We went in there to get rid of Bin Laden, his AQA mates and the Taliban who were offering them safe haven. The job got done pretty quickly, and that was the time to hand power to local warlords and leave.
We then saw mission creep into reconstruction and 'democracy'. Reconstruction? There was nothing to reconstruct!
The sooner we pull out the better. The place has always been a sh1thole and always will be. Even if there is some semblance of normality at the moment, it will go to rat poop when we leave.
The problem was that Bin Laden, Mullah Omar and much of the core leadership escaped after Tora Bora. That left the West with a conundrum. They don't really want to be occupying Afghanistan at all but if they pull out the the Taliban would have been back in numbers and retaken power in no time, with the support of the ISI and foreign manpower, of course. Al-Qaeda would be back in a safe haven with all the freedom and training/recruitment capability that gave them.
So the only option was to carry on the hunt and keep striking at AQ and the Taliban while building Afghan security forces and infrastructure strong enough, professional enough, and militarily and politically capable of resisting the Taliban and their supporters.
I think you're absolutely right. Afghanistan has always been a powder keg of warlords and clan rivalries, where money above all else buys loyalty (a fact the CIA knew full well in 2001). It's likely things will disintegrate again within a couple of years should the West pull all support.
Mugwump wrote:It's worth making the point that in June 2010 the Indian/Pakistani journalist Fareed Zakaria quoting US and Afghan sources claimed Al Qaeda has been decimated fighting coalition forces and is now down to no more than 50-100 active members. As a fighting force it is finished.
Which means the overwhelming majority of attacks on occupying forces are by the people of Afghanistan.
Meanwhile in May of 2010 NATO lost over 100 troops!
I should mention that Fareed (who writes extensively on Middle Eastern affairs for Newsweek) SUPPORTED the war in Iraq and can hardly be described as a liberal.
I think you're forgetting a rather major player in Afghanistan? The Taliban?
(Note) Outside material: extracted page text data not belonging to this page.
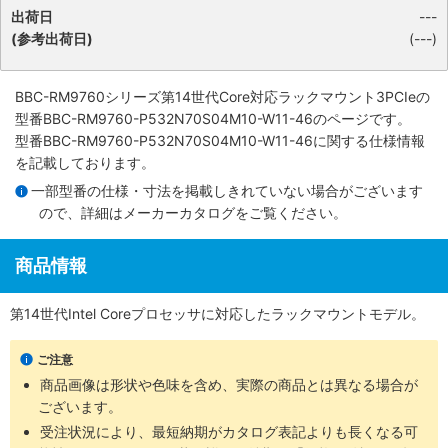
出荷日
---
(参考出荷日)
(---)
BBC-RM9760シリーズ第14世代Core対応ラックマウント3PCIe
の
型番BBC-RM9760-P532N70S04M10-W11-46のページです。
型番BBC-RM9760-P532N70S04M10-W11-46に関する仕様情報
を記載しております。
一部型番の仕様・寸法を掲載しきれていない場合がございます
ので、詳細は
メーカーカタログ
をご覧ください。
商品情報
第14世代Intel Coreプロセッサに対応したラックマウントモデル。
ご注意
商品画像は形状や色味を含め、実際の商品とは異なる場合が
ございます。
受注状況により、最短納期がカタログ表記よりも長くなる可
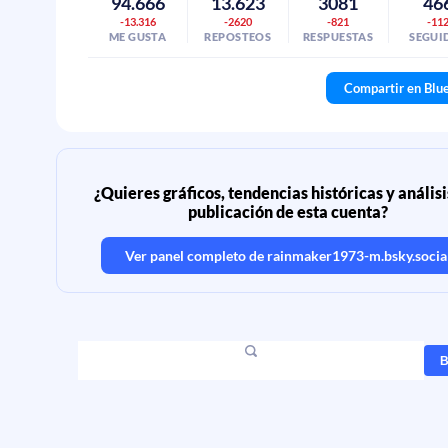
94.666
13.623
3081
46
-13.316
-2620
-821
-11
ME GUSTA
REPOSTEOS
RESPUESTAS
SEGUI
Compartir en Blu
¿Quieres gráficos, tendencias históricas y análisi
publicación de esta cuenta?
Ver panel completo de
rainmaker1973-m.bsky.socia
B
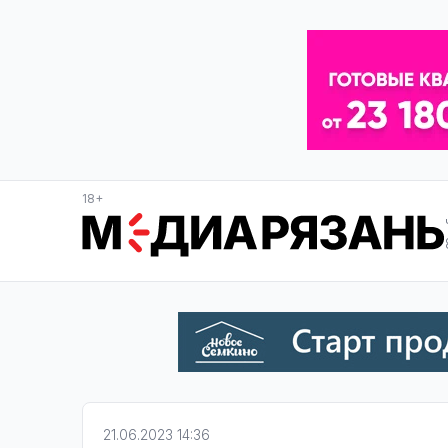
18+
21.06.2023 14:36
AQ as a ground fighting force have been insignificant for years despite their roots, and is been little more than a loosely linked network of 'cells' and other groups in various countries linked by a common ideology. Until 2001 Afghanistan their ground capability was stronger with the country acting as the central hub for training and recruitment bases, a financing operation, the figureheads in residence and the support of the Taliban and the ISI.
The fight at the moment is to prevent a Taliban resurgence and keep them out of power.